# Exercises
A - Sum up the Private Relay question and answer in two sentences.
B - Answer these questions using the Private Relay question and answer.
(i) How many independent servers does Private Relay use as relays?
(ii) Which two large service providers are named as examples for the second relay?
(iii) Which test site recognizes that Private Relay is in use?

[Opening Excerpted passage section]

Can you trust iCloud+ Private Relay?
QAlthough I love the idea of iCloud+ Private Relay, when running DNS leak tests I found one site where it’s reported as failing. Is it flawed after all? byROB LYNDON
AiCloud+ Private Relay has a different aim from that of a full virtual private network (VPN) service. Private Relay uses an ordered sequence of two independent servers as relays to prevent individual parties, including Apple and internet service providers (ISPs), from collecting details of your web browsing. Those relays replace your Mac’s original IP address with one that can’t be traced to you, and gives only vague location information. One test used to check this looks for DNS leaks, a flaw in a VPN service that reveals DNS requests to an ISP or eavesdropper allowing them to see which websites you visit, because those requests are sent direct rather than through the VPN. Most test sites fail to detect any leak, but trace connections back to the second relay, a large service provider such as Akamai or Cloudflare, who provide this service for Private Relay. One test site, whoer.net, recognises that Private Relay is being used, and gives the approximate physical location you’d expect from this service. However, that site’s leak test claims DNS queries aren’t protected, while giving a list of those IP providers for the second relay. That doesn’t demonstrate that Private Relay isn’t providing the protection it intends to.

[Closing Excerpted passage section]
[Opening Material shown section]

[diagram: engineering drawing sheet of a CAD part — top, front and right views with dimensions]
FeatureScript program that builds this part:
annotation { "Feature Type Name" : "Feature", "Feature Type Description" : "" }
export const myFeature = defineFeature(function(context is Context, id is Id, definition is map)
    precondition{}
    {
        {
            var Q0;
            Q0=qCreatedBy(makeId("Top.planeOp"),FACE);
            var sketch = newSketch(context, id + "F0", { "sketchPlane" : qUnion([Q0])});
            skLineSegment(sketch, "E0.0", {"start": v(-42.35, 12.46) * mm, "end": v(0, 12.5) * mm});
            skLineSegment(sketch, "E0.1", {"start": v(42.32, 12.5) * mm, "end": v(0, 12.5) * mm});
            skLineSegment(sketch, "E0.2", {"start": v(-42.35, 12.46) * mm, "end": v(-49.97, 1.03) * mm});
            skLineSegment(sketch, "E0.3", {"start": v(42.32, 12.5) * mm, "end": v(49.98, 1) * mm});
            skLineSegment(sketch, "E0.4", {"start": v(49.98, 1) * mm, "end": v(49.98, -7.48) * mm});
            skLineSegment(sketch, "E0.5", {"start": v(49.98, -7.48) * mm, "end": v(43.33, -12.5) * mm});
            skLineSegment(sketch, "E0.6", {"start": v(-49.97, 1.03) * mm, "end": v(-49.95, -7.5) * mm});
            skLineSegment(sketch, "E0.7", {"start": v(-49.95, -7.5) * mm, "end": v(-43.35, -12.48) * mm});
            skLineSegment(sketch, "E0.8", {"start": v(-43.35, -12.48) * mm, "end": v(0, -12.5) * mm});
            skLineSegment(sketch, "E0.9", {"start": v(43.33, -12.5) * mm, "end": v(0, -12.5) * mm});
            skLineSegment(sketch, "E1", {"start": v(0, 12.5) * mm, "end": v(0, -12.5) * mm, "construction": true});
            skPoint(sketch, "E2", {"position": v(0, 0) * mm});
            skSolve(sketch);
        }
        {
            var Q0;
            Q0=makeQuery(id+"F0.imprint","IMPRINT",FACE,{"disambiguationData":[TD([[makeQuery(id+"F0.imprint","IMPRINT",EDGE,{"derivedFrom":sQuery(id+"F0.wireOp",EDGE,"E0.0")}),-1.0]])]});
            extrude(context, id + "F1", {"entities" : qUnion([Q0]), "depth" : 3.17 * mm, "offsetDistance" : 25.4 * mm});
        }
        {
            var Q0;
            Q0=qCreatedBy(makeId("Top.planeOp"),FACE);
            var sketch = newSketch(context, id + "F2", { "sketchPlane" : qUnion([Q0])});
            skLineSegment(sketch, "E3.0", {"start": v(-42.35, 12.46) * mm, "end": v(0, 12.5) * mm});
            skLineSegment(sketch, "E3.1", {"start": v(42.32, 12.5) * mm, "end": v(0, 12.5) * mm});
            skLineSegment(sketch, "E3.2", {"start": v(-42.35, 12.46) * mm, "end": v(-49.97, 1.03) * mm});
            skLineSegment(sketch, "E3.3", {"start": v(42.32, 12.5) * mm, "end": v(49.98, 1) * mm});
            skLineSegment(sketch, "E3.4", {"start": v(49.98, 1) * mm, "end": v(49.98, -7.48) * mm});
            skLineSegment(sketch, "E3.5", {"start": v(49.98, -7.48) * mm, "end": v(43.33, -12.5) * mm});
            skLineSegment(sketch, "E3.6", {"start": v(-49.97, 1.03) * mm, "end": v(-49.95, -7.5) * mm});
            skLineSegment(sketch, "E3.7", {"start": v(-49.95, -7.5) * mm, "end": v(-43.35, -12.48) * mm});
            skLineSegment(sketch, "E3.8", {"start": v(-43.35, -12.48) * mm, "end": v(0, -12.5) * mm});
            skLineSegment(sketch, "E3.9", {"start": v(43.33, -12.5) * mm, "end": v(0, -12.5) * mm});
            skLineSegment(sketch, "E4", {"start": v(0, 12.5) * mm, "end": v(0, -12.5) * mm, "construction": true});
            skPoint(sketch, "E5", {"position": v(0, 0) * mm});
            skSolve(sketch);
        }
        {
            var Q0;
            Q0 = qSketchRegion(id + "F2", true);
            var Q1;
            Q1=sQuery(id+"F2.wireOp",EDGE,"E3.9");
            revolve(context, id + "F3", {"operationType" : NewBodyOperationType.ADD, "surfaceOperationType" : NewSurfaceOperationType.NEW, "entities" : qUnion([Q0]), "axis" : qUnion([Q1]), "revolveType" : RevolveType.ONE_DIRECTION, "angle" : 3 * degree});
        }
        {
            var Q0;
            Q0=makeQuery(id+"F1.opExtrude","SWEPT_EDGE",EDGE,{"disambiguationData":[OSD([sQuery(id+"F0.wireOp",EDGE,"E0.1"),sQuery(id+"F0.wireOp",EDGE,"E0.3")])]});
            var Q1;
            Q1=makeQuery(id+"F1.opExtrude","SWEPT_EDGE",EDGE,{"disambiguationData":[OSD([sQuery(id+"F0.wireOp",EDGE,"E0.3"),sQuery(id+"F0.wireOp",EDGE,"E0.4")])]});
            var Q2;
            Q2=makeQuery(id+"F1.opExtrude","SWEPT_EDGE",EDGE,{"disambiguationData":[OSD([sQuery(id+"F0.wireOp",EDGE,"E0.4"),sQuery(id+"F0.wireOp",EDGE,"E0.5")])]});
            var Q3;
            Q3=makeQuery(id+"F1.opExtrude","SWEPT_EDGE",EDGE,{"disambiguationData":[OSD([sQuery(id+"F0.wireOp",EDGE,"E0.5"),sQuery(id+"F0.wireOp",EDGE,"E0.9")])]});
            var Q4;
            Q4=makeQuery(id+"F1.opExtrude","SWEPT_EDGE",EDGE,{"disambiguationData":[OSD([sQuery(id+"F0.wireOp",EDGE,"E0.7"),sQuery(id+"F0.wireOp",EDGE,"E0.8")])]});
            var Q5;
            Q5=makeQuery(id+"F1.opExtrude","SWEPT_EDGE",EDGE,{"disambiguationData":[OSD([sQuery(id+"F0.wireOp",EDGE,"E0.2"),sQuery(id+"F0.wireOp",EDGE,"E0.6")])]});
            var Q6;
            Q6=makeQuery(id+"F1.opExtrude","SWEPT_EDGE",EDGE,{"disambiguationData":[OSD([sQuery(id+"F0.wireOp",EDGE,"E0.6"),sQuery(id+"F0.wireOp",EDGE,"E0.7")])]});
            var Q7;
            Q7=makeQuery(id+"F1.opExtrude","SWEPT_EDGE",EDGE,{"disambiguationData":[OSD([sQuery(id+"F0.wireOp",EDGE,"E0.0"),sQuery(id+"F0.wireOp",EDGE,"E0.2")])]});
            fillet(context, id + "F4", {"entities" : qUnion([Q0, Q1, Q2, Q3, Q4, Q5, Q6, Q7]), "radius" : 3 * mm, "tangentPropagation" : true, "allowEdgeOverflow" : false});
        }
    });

[Closing Material shown section]

# Your written answers
A - A reader asks whether iCloud+ Private Relay is flawed after one site reported it failing a DNS leak test. The answer explains that Private Relay sends browsing through two independent relays so that no single party, Apple and ISPs included, can collect browsing details, and that the one site's failed leak test does not show Private Relay is falling short of the protection it intends.

B -
(i) Two.
(ii) Akamai and Cloudflare.
(iii) whoer.net.